In my Saturday column, I wrote about Gov. Bob Scott's up-and-down relationship with The N&O. In my view, it is inevitable that at times prominent politicians and the press will be at odds. When he was governor, Scott sometimes was mad at us but he also had good professional relationships with many N&O staffers, including columnist Charlie Craven, capital reporter Jack Childs and managing editor Woodrow Price.
Several readers thought I was trying to get in a final dig at Scott, who passed away recently. That was not my intent. I liked and admired Scott, who was governor from 1969 to '73 and president of the state community college system from 1983 to 1994. I interviewed him several times in 1980s and 1990s. He was a pleasure to work with -- gracious, yet disarmingly candid. In giving interviews, many public figures either grandstand or are cautious and bland. You often get the feeling they aren't saying what they really believe. Not so with Bob Scott. He was thoughtful. After pausing for a second, he spoke plainly and directly. He was good to interview because you knew you were going to get some good quotes.

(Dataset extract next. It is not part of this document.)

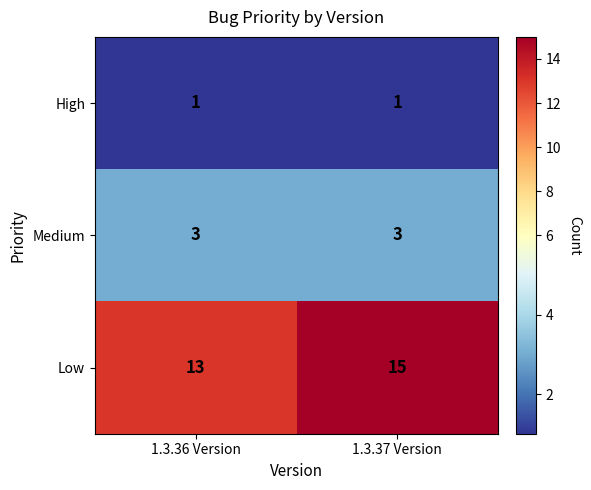

True or false: Medium has a value of 3 at 1.3.37 Version.

True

With reporters and the rest of the world, Gov. Scott had the common touch. Unlike many politicians, he wasn't full of himself. As our Rob Christensen reported, there was always a sense of fun about him. He held an annual Possum Dinner when friends in black tie would gather at the Executive Mansion to enjoy possum, sweet potatoes, greens and persimmon pudding. Click here to read more from Christensen. Generally, he was accessible to the public and press. In that regard, I hope Gov. Beverly Perdue follows his lead. Gov. Scott served the state well and he did so in a plain-spoken style that we might never see again.